Required work:
• 1. From the text on European austerity, extract the part that opens with the words containing "But what is" and closes with "despised Tory government.".
• 2. Answer these questions from the text on European austerity:
(a) Which country does it call the fastest growing economy in western Europe?
(b) In which month did Spain see mass demonstrations and general strikes?
(c) What was fighting back referred to as only a few years ago?

Text excerpt:
++++++++
Greece has seen general strikes over the imposition of an austerity budget. Athens came to a virtual standstill as both public and private sector workers took to the streets in protest while farmers, inspired by the French lorry drivers' blockade, virtually cut Greece in half with road blocks on the main motorways, calling on the government to cancel crippling debts.

In other parts of Europe the leaders of the labour and trade union movement have worked in partnership with the ruling class to argue that cutbacks in public spending and workers' living standards are necessary for the national good. Ireland, the fastest growing economy in western Europe, sees a net income of investment from the European Union and so the trade union bureaucracy has been persuaded to collaborate with the government ­ resulting in a reduction of living standards for many Irish workers.

Spain, too, has seen the ideas of `social partnership' with the Tory government there encouraged by labour leaders ­ yet the austerity measures proposed have been such that there were mass demonstrations and general strikes in December.

The development of the European Union has demonstrated to workers everywhere that the central plank of the ruling class strategy is increased exploitation.

Though initially some labour leaders warned that workers would have to take wage cuts because of the danger of `social dumping' ­ that is that companies would relocate to the country with the lowest wage costs ­ by and large this hasn't happened. Wage costs may be lower in Portugal but the skills and communications needed for smooth exploitation of the workforce may not be available there.

Therefore there is a constant battle between the idea that, for instance, British workers should identify with the needs of the British government competing with other European governments, and the basic gut reaction that workers of all nationalities feel when they see workers fighting back.

This clash of consciousness was expressed by one British lorry driver last month when he said the French blockade had `caused a lot of bad feeling between the French and the English on the roads. You've got to admire the unions though, they've got what they wanted. They didn't back down ­ that's what would have happened in England.'

Such a generalisation of class interests is exactly what Major, Juppé, Kohl and their class most fear, as summarised in one French headline, `Will the truck drivers' victory prove "contagious?"' What the pundits don't seem to recall is that what they currently call `the French disease' ­ fighting back ­ was only a few years ago being referred to as `the English disease'. The lesson is that the conditions which have led to mass resistance can be found across the countries of Europe and workers are increasingly seeing the similarities and expressing solidarity across national borders.

But what is also true is that the same conditions feed despair as well as resistance. Mass struggle alone may not be sufficient to cut off the ability of the right wing to take advantage of the feeling of disenfranchisement and being let down by mainstream politicians. In Britain the polarisation has not yet been as acute as in other parts of Europe as the working class movement is concentrated on getting rid of a discredited and despised Tory government.

The disappointment that will arise when a Blair government calls for austerity measures and welfare cuts, which will be portrayed as the only way Britain can compete in the world market, can be easily foreseen by the events already taking place elsewhere in Europe. What socialists do now is crucial in shaping the direction of future battles away from the politics of despair to the politics of hope and the possibility of victory.
++++++++
The data:
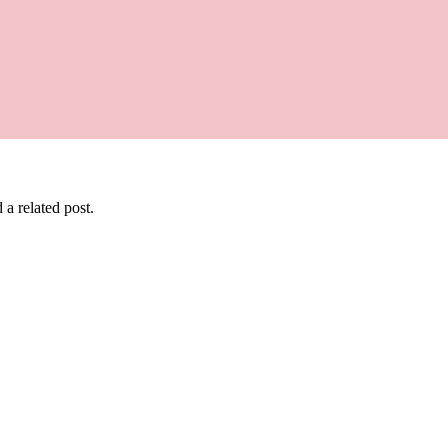
 a related post.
++++++++
Responses by item number:
• 1.
But what is also true is that the same conditions feed despair as well as resistance. Mass struggle alone may not be sufficient to cut off the ability of the right wing to take advantage of the feeling of disenfranchisement and being let down by mainstream politicians. In Britain the polarisation has not yet been as acute as in other parts of Europe as the working class movement is concentrated on getting rid of a discredited and despised Tory government.

• 2.
(a) Ireland
(b) December
(c) "the English disease"